Mesh Implantation
Nevada Subscriber
Answer: Mesh is always used during any laparoscopic repair. Therefore, do not bill 49568 (implantation of mesh or other prosthesis for incisional or ventral hernia repair [list separately in addition to code for the incisional or ventral hernia repair]) even if it occurs during the same operative session as a laparoscopic ventral hernia repair.
Mesh implantation is payable separately when performed with open ventral and incisional hernia repairs, but is included in open repair of umbilical and other hernias. Although the umbilical hernia can be considered a type of ventral hernia, this is not relevant in terms of coding open umbilical hernia repairs because the codes that should be used -- 49580, repair umbilical hernia, under age 5 years; reducible; 49582, ... incarcerated or strangulated; 49585, repair umbilical hernia, age 5 years or older; reducible; and 49587, ... incarcerated or strangulated -- are by definition more specific than are similar ventral hernia codes, i.e., 49560, 49561, 49565 and 49566.
Note: Repair of a recurrent umbilical hernia is considered an incisional hernia. As a result, mesh implantation, when performed, may be billed separately.

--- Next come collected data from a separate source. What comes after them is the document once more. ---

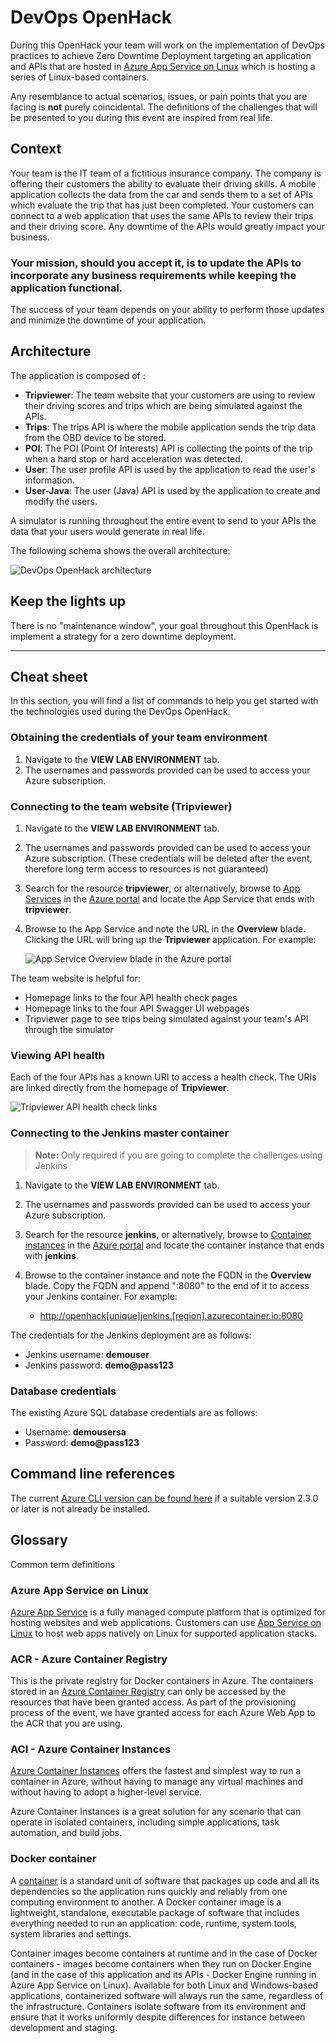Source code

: # DevOps OpenHack

During this OpenHack your team will work on the implementation of DevOps practices to achieve Zero Downtime Deployment targeting an application and APIs that are hosted in <a href="https://docs.microsoft.com/azure/app-service/containers/app-service-linux-intro" target="_blank">Azure App Service on Linux</a> which is hosting a series of Linux-based containers.

Any resemblance to actual scenarios, issues, or pain points that you are facing is **not** purely coincidental. The definitions of the challenges that will be presented to you during this event are inspired from real life.

## Context

Your team is the IT team of a fictitious insurance company. The company is offering their customers the ability to evaluate their driving skills. A mobile application collects the data from the car and sends them to a set of APIs which evaluate the trip that has just been completed. Your customers can connect to a web application that uses the same APIs to review their trips and their driving score. Any downtime of the APIs would greatly impact your business.

### **Your mission, should you accept it, is to update the APIs to incorporate any business requirements while keeping the application functional.**

The success of your team depends on your ability to perform those updates and minimize the downtime of your application.

## Architecture

The application is composed of :

- **Tripviewer**: The team website that your customers are using to review their driving scores and trips which are being simulated against the APIs.
- **Trips**: The trips API is where the mobile application sends the trip data from the OBD device to be stored.
- **POI**: The POI (Point Of Interests) API is collecting the points of the trip when a hard stop or hard acceleration was detected.
- **User**: The user profile API is used by the application to read the user's information.
- **User-Java**: The user (Java) API is used by the application to create and modify the users.

A simulator is running throughout the entire event to send to your APIs the data that your users would generate in real life.

The following schema shows the overall architecture:

![DevOps OpenHack architecture](./images/DevOps%20OpenHack%20architecture.png)

## Keep the lights up

There is no "maintenance window", your goal throughout this OpenHack is implement a strategy for a zero downtime deployment.

--------------

## Cheat sheet

In this section, you will find a list of commands to help you get started with the technologies used during the DevOps OpenHack.

### Obtaining the credentials of your team environment

1. Navigate to the **VIEW LAB ENVIRONMENT** tab.
2. The usernames and passwords provided can be used to access your Azure subscription.

### Connecting to the team website (Tripviewer)

1. Navigate to the **VIEW LAB ENVIRONMENT** tab.
2. The usernames and passwords provided can be used to access your Azure subscription. (These credentials will be deleted after the event, therefore long term access to resources is not guaranteed)
3. Search for the resource **tripviewer**, or alternatively, browse to <a href="https://portal.azure.com/#blade/HubsExtension/BrowseResource/resourceType/Microsoft.Web%2Fsites" target="_blank">App Services</a> in the <a href="https://portal.azure.com/" target="_blank">Azure portal</a> and locate the App Service that ends with **tripviewer**.
4. Browse to the App Service and note the URL in the **Overview** blade. Clicking the URL will bring up the **Tripviewer** application. For example:

    ![App Service Overview blade in the Azure portal](./images/appserviceoverview.png)

The team website is helpful for:

- Homepage links to the four API health check pages
- Homepage links to the four API Swagger UI webpages
- Tripviewer page to see trips being simulated against your team's API through the simulator

### Viewing API health

Each of the four APIs has a known URI to access a health check. The URIs are linked directly from the homepage of **Tripviewer**.

![Tripviewer API health check links](./images/tripviewerapihealthcheck.png)

### Connecting to the Jenkins master container

> **Note:** Only required if you are going to complete the challenges using Jenkins

1. Navigate to the **VIEW LAB ENVIRONMENT** tab.
2. The usernames and passwords provided can be used to access your Azure subscription.
3. Search for the resource **jenkins**, or alternatively, browse to [Container instances](https://portal.azure.com/#blade/HubsExtension/BrowseResource/resourceType/Microsoft.ContainerInstance%2FcontainerGroups) in the [Azure portal](https://portal.azure.com/) and locate the container instance that ends with **jenkins**.
4. Browse to the container instance and note the FQDN in the **Overview** blade. Copy the FQDN and append ":8080" to the end of it to access your Jenkins container. For example:

    - [http://openhack[unique]jenkins.[region].azurecontainer.io:8080](http://openhack[unique]jenkins.[region].azurecontainer.io:8080/)

The credentials for the Jenkins deployment are as follows:

- Jenkins username: **demouser**
- Jenkins password: **demo@pass123**

### Database credentials

The existing Azure SQL database credentials are as follows:

- Username: **demousersa**
- Password: **demo@pass123**

## Command line references

The current [Azure CLI version can be found here](https://docs.microsoft.com/cli/azure/install-azure-cli?view=azure-cli-latest) if a suitable version 2.3.0 or later is not already be installed.

## Glossary

Common term definitions

### Azure App Service on Linux

[Azure App Service](https://docs.microsoft.com/azure/app-service/overview) is a fully managed compute platform that is optimized for hosting websites and web applications. Customers can use [App Service on Linux](https://docs.microsoft.com/azure/app-service/containers/app-service-linux-intro) to host web apps natively on Linux for supported application stacks.

### ACR - Azure Container Registry

This is the private registry for Docker containers in Azure. The containers stored in an [Azure Container Registry](https://docs.microsoft.com/azure/container-registry/container-registry-intro) can only be accessed by the resources that have been granted access. As part of the provisioning process of the event, we have granted access for each Azure Web App to the ACR that you are using.

### ACI - Azure Container Instances

[Azure Container Instances](https://docs.microsoft.com/azure/container-instances/container-instances-overview) offers the fastest and simplest way to run a container in Azure, without having to manage any virtual machines and without having to adopt a higher-level service.

Azure Container Instances is a great solution for any scenario that can operate in isolated containers, including simple applications, task automation, and build jobs.

### Docker container

A [container](https://www.docker.com/resources/what-container) is a standard unit of software that packages up code and all its dependencies so the application runs quickly and reliably from one computing environment to another. A Docker container image is a lightweight, standalone, executable package of software that includes everything needed to run an application: code, runtime, system tools, system libraries and settings.

Container images become containers at runtime and in the case of Docker containers - images become containers when they run on Docker Engine (and in the case of this application and its APIs - Docker Engine running in Azure App Service on Linux). Available for both Linux and Windows-based applications, containerized software will always run the same, regardless of the infrastructure. Containers isolate software from its environment and ensure that it works uniformly despite differences for instance between development and staging.

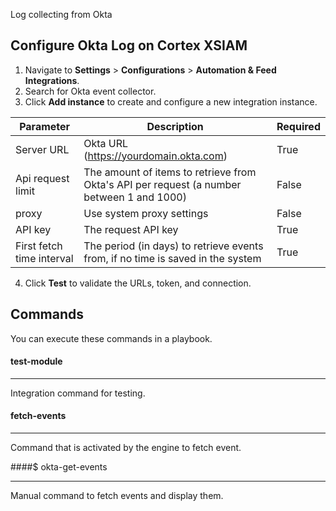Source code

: Log collecting from Okta

## Configure Okta Log on Cortex XSIAM

1. Navigate to **Settings** > **Configurations** > **Automation & Feed Integrations**.
2. Search for Okta event collector.
3. Click **Add instance** to create and configure a new integration instance.

| **Parameter**             | **Description** | **Required** |
|---------------------------| --- |--------------|
| Server URL                       | Okta URL (https://yourdomain.okta.com) | True         |
| Api request limit                     | The amount of items to retrieve from Okta's API per request (a number between 1 and 1000) | False        |
| proxy                     | Use system proxy settings | False        |
| API key                   | The request API key | True         |
| First fetch time interval                   | The period (in days) to retrieve events from, if no time is saved in the system | True         |


4. Click **Test** to validate the URLs, token, and connection.
## Commands
You can execute these commands in a playbook.
#### test-module
***
Integration command for testing.

#### fetch-events
***
Command that is activated by the engine to fetch event.

####$ okta-get-events
***
Manual command to fetch events and display them.
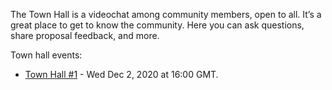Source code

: 
The Town Hall is a videochat among community members, open to all. It’s a great place to get to know the community. Here you can ask questions, share proposal feedback, and more.

Town hall events:
* [Town Hall #1](Town-Hall-1) - Wed Dec 2, 2020 at 16:00 GMT.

Often, the physician may believe the hernia is umbilical, only to discover a ventral hernia (defined as any hernia on the abdominal wall other than inguinal, femoral and -- when the hernia truly is in the navel -- umbilical hernias) instead. For example, women who have had hysterectomies may have a herniated lower abdominal scar that may appear umbilical on physical examination but proves to be incisional when explored surgically. In such cases, it may be difficult for the surgeon to assess with certainty the nature of the hernia prior to surgical exploration.
Many carriers require a CPT code before precertifying or preauthorizing a procedure or treatment. If, as is often the case, the surgeon suspects an umbilical hernia but is uncertain until surgical exploration, obtain pre-authorization for the ventral hernia (if the documentation includes a note that indicates that the surgeon suspects the ventral hernia may in fact be umbilical) because an umbilical hernia has not yet been confirmed. Obtain pre-authorization for mesh implantation at the same time.

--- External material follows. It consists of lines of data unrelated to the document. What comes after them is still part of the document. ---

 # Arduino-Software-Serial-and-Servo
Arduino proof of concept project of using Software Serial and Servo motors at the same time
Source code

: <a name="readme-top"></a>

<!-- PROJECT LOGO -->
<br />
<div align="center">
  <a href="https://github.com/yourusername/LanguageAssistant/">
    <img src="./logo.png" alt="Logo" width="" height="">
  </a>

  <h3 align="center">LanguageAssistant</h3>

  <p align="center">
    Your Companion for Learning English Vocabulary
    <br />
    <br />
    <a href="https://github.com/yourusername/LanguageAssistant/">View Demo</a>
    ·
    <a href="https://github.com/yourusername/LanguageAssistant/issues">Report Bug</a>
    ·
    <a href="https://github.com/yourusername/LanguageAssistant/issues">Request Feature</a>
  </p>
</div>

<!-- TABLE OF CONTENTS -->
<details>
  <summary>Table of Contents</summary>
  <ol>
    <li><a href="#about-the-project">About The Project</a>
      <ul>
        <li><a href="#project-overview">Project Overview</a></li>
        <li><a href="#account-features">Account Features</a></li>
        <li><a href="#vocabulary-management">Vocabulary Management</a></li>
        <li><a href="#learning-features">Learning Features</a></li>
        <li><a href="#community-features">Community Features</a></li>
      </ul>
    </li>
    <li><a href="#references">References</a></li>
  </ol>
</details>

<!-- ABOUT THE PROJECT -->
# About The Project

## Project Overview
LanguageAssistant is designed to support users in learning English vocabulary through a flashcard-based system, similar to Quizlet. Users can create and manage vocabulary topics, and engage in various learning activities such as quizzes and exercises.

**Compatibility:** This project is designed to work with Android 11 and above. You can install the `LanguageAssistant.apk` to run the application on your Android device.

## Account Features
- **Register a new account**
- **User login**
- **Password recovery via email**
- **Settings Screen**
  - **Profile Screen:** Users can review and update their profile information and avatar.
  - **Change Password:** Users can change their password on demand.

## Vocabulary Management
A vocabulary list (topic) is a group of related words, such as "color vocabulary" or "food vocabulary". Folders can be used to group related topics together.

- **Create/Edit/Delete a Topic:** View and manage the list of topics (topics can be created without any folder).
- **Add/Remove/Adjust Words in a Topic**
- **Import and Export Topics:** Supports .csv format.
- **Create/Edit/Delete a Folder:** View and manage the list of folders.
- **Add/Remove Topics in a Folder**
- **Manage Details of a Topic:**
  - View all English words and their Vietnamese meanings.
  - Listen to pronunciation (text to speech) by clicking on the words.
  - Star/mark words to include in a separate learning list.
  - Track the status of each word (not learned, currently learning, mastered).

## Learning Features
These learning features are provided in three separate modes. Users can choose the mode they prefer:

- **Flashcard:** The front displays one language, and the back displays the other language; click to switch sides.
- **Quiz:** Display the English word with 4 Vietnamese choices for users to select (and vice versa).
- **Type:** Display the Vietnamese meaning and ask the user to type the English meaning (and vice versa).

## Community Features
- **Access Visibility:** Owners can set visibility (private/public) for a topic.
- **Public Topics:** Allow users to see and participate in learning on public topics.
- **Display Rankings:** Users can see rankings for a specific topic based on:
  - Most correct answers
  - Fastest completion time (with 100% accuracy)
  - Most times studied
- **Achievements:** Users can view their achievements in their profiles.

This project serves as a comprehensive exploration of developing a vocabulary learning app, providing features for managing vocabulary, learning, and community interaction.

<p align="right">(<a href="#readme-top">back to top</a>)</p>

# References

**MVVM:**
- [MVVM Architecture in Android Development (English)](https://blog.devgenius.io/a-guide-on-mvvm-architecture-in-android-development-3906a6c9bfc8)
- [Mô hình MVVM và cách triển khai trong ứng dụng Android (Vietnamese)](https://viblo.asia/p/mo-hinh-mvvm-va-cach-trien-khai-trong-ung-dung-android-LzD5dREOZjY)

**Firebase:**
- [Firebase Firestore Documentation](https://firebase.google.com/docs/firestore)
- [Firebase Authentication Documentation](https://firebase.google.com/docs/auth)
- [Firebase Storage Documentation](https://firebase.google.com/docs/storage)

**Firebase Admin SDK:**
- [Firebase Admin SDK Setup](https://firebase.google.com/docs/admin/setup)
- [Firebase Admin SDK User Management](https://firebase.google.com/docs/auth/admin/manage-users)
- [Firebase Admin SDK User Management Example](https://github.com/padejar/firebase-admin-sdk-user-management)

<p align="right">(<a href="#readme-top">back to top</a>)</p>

If preauthorization is obtained for an umbilical hernia repair, the carrier is unlikely to authorize mesh implantation also because this is included in the umbilical repair code. If, in the end, the hernia was not umbilical and the operative notes state incisional hernia repair with insertion of mesh, the preauthorized code will not match the procedure being billed -- which may result in a complete denial of the claim.

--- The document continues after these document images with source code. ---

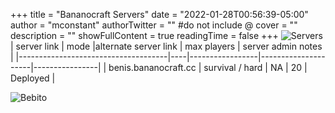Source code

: +++
title = "Bananocraft Servers"
date = "2022-01-28T00:56:39-05:00"
author = "mconstant"
authorTwitter = "" #do not include @
cover = ""
description = ""
showFullContent = true
readingTime = false
+++
![Servers](/servers.png)
| server link  | mode |alternate server link | max players |  server admin notes         | 
|-------------------------------------|----|-----------------|---------------------|----------------|
| benis.bananocraft.cc   | survival / hard             |  NA     | 20          |  Deployed | 

![Bebito](/bebito.png)  
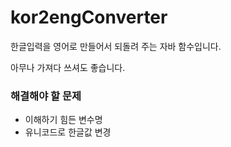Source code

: # kor2engConverter

한글입력을 영어로 만들어서 되돌려 주는 자바 함수입니다.

아무나 가져다 쓰셔도 좋습니다.

### 해결해야 할 문제
 - 이해하기 힘든 변수명
 - 유니코드로 한글값 변경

If preauthorization has been obtained for a ventral hernia that is found to be umbilical, the codes also will not match. This is easier to adjudicate, however, because the relative value units for umbilical repair are less than those for ventral/incisional hernia repair.
Note: When the type of procedure to be performed changes, the physician should inform his staff within 24 hours so they can inform the carrier, or the claim may be denied. When the visit and procedure are billed, the diagnosis codes for ventral hernia (552.x, ventral hernia with obstruction, or 553.2x, ventral hernia without obstruction) should usually be linked to the visit that determined the need for the hernia repair, whereas the umbilical diagnosis (553.1, umbilical hernia) should be associated with the hernia repair.
Correct coding depends on the surgeons documentation. If the procedure notes state that an open umbilical hernia repair was performed, it should not be billed as an open ventral hernia and, therefore, implantation of mesh cannot be separately billed.
If the umbilical hernia is repaired laparoscopically, use 49659 (unlisted laparoscopy procedure, hernioplasty, herniorrhaphy, herniotomy), as there is no specific CPT code for this procedure.